Teodira, allora, spiegò tutto: «A teatro, ieri sera, ho sentito delle brutte cose sulle persone che salperanno con noi. Allora ho pensato di rivolgermi a mio cugino Nesso e inviare una richiesta a mio zio Tyrone che, da molti anni oramai, addestra valorosi guerrieri, per l’esercito di Atene. Avevo saputo che era riuscito ad avere dei guerrieri formidabili, provenienti da Argo nel Peloponneso, e ne ho approfittato. Mio zio non mi avrebbe mai negato un favore. Questi guerrieri ci proteggeranno durante il viaggio e nei primi momenti della nostra vita nella nuova terra. Adempiuto il loro compito saranno liberi di tornare ad Atene!»
Ed Eurialo: «Ma cosa ti è saltato in mente? Hai tradito la fiducia che abbiamo riposto in Evante, e più di ogni altra cosa, hai mancato di rispetto agli dei.

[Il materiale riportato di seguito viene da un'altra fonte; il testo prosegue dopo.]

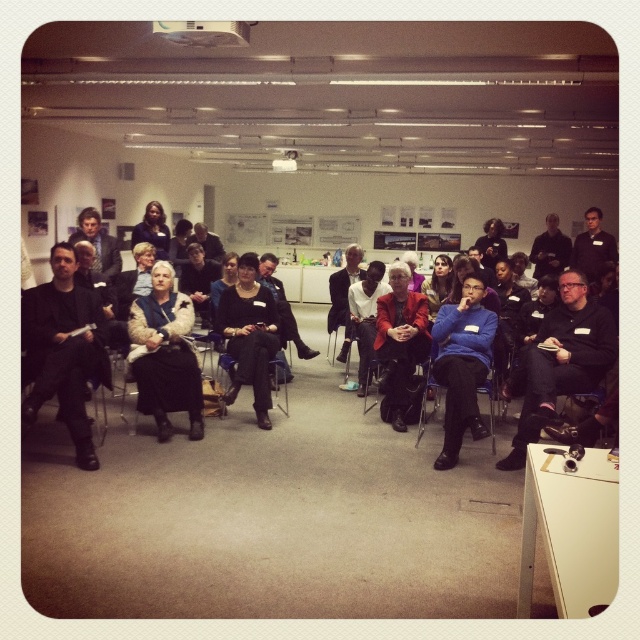
Question: Is matte black jacket at left to the right of blue matte sweater at center from the viewer's perspective?

Choices:
 (A) yes
 (B) no

Answer: (B)

Question: Is velvet beige dress at center further to camera compared to matte red jacket at center?

Choices:
 (A) no
 (B) yes

Answer: (A)

Question: Which point is farther to the camera?

Choices:
 (A) (394, 397)
 (B) (81, 326)

Answer: (A)

Question: Which object is positioned farthest from the velvet beige dress at center?

Choices:
 (A) blue matte sweater at center
 (B) black fabric dress at center

Answer: (A)

Question: Estimate the real-world distances between objects in this image. Which object is closer to the matte black jacket at left?

Choices:
 (A) black fabric chair at center
 (B) black fabric jacket at center
 (C) blue matte sweater at center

Non te lo perdoneranno mai!»
Anfiarao disse: «Noi siamo devoti a Zeus, permetteteci di andare al Tempio e fare un’offerta, perché la nostra presenza possa essere gradita agli dei.»
Eurialo, dopo aver meditato sulla richiesta, disse: «Va bene, mentre voi andrete al Tempio, io e Teodira andremo ad avvisare Evante delle nuove presenze. Artemisia, mia figlia, vi accompagnerà. Ci conviene portarci delle torce, è già buio per strada.»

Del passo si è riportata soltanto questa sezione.